Widersprüchlich ist die Positionierung zu Eichendorffs Rezeption und Bewertung der frühromantischen staatstheoretischen Entwürfe Schlegels, Novalis, von Müllers – sie schwankt zwischen unerheblich (vgl. S. 120, 151, 393, wo sie nicht in die Quellenstudien einbezogen werden) und „gewichtig“ (S.  186, 375–377).

Zu den Facetten und Reformen des Katholischen in den 30er- und 40er-Jahren wäre endlich historisch mehr beizubringen gewesen als die bekannten Daten zu den Kölner Wirren, zur Trierer Wallfahrt, zum Deutschkatholizismus und zum EOS-Kreis – etwa eigene Forschungen zu Eichendorffs Dienstaufgaben im Zuge der Neuordnung von kirchlichen Gebieten und Strukturen, seinen wechselnden Gemeindemitgliedschaften usw.
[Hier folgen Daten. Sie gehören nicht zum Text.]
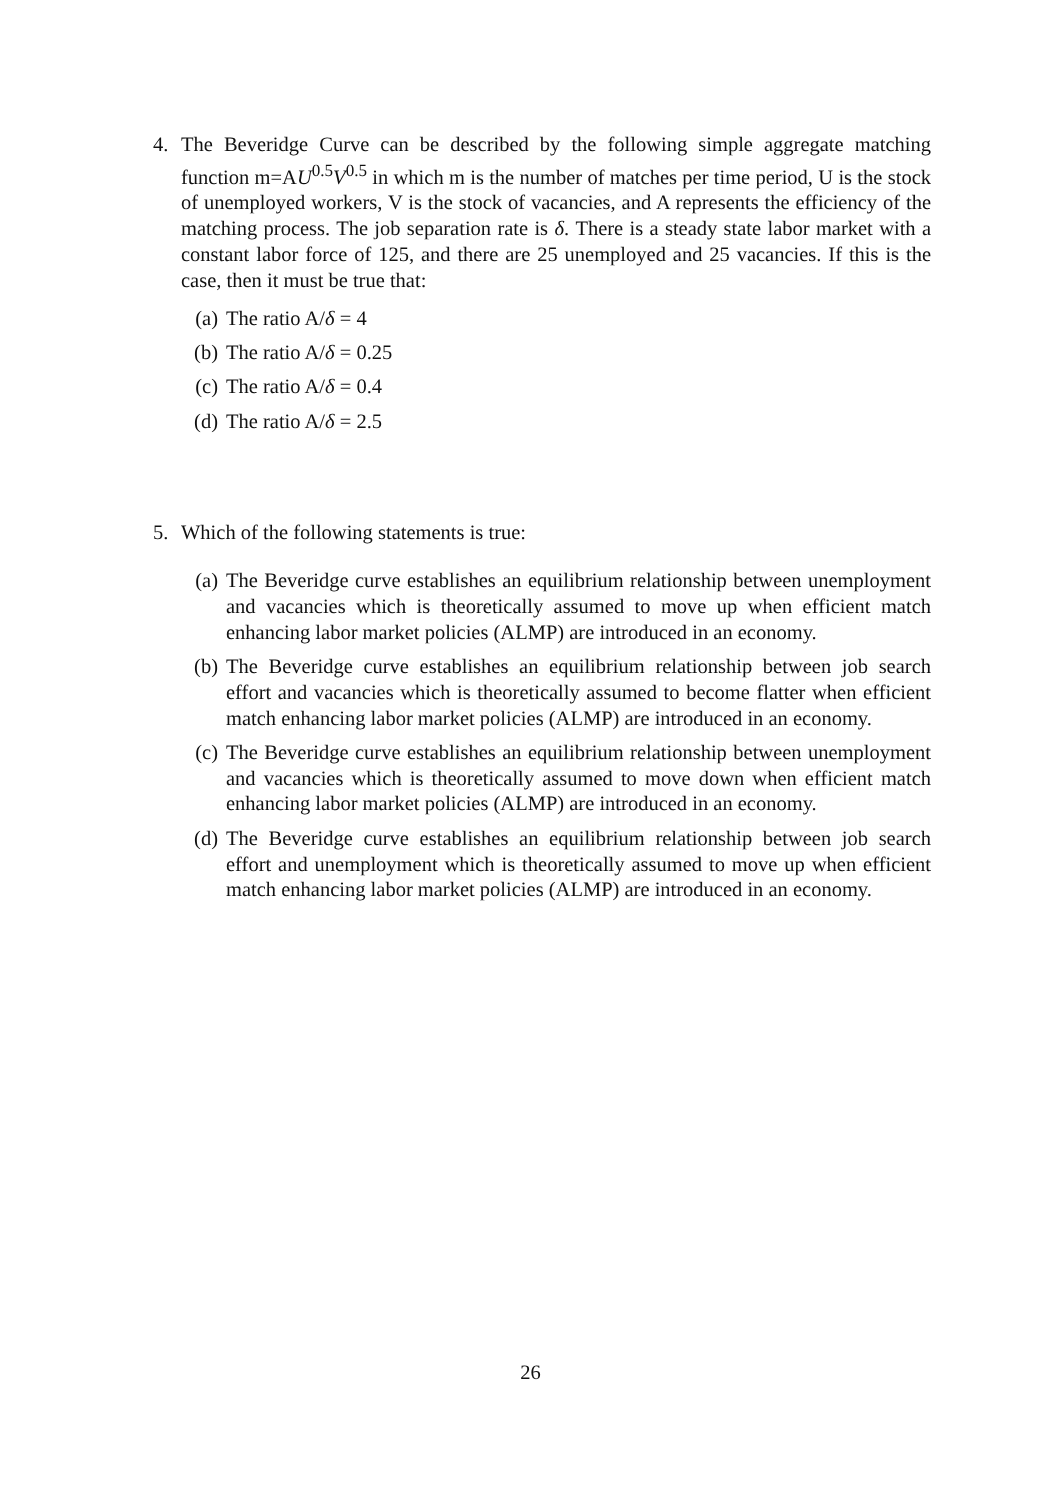4. The Beveridge Curve can be described by the following simple aggregate matching function m=AU<sup>0.5</sup>V<sup>0.5</sup> in which m is the number of matches per time period, U is the stock of unemployed workers, V is the stock of vacancies, and A represents the efficiency of the matching process. The job separation rate is δ. There is a steady state labor market with a constant labor force of 125, and there are 25 unemployed and 25 vacancies. If this is the case, then it must be true that:
(a) The ratio A/δ = 4
(b) The ratio A/δ = 0.25
(c) The ratio A/δ = 0.4
(d) The ratio A/δ = 2.5
5. Which of the following statements is true:
(a) The Beveridge curve establishes an equilibrium relationship between unemployment and vacancies which is theoretically assumed to move up when efficient match enhancing labor market policies (ALMP) are introduced in an economy.
(b) The Beveridge curve establishes an equilibrium relationship between job search effort and vacancies which is theoretically assumed to become flatter when efficient match enhancing labor market policies (ALMP) are introduced in an economy.
(c) The Beveridge curve establishes an equilibrium relationship between unemployment and vacancies which is theoretically assumed to move down when efficient match enhancing labor market policies (ALMP) are introduced in an economy.
(d) The Beveridge curve establishes an equilibrium relationship between job search effort and unemployment which is theoretically assumed to move up when efficient match enhancing labor market policies (ALMP) are introduced in an economy.
26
Vor allem wird in zu vielen Fällen die Rechnung ohne die Historisch-kritischen Eichendorff-Ausgabe und ohne einschlägige Forschungsbeiträge gemacht (S. 50, 58, 295). Die Hypothesen zur Überlieferung der Schrift Über die Folgen der Aufhebung der Landeshoheit der Bischöfe und Klöster in Deutschland (S. 198f.) sind das Ergebnis einer zu flüchtigen Lektüre der vom Verfasser mehrfach geschmähten HKA-Edition. Eine Autopsie des zugrundeliegenden Autographen FDH 29314 oder das Studium der Editionsrichtlinien des betreffenden Bandes (HKA X/2) hätte ergeben, dass Eichendorff seine Korrekturen und Ergänzungen in die gebundene zweispaltig angelegte Examensarbeit von 1816 nach der Wallfahrt nach Trier im Oktober 1844 mit anderer Feder, Tinte und Schrift eingetragen hat. Der Einbezug der HKA-Kommentare zu Die Mahnung (HKA I/1 336), Die Engel vom Kölner Dom (HKA I/3 284), An die Lützowschen Jäger (HKA I/1 180) zum 1848er-Zyklus (HKA I/3, 7–12) und eines Forschungsbeitrags, der die politische Kodierung des Waldgespräch[s] und die Bezugnahme Eichendorffs auf Wilhelm IV. thematisiert (Regener: Eichendorffs Rhizome. Romanzen eines ‚letzten Romantikers‘), würde die kolportierte Forschungsignoranz widerlegen. Als einzige Belege für die These vom „zunehmend geistlichen Grundzug der letzten Lebensjahre“ (S. 610) werden die aus Hermann von Eichendoffs Gedichtausgabe stammende geglättete Textversion und die falsche Datierung des Sonetts Mahnung auf 1856 (statt richtig 1843) mitsamt der Bewertung „das letzte sicher datierbare Gedicht“ ungeprüft aus der Klassikerausgabe übernommen. Auch die Ausführungen zu den autobiographischen Schriften (S. 611ff.) kommen ohne Bezug zur aktuellsten Edition aus (HKA V/4, 1998).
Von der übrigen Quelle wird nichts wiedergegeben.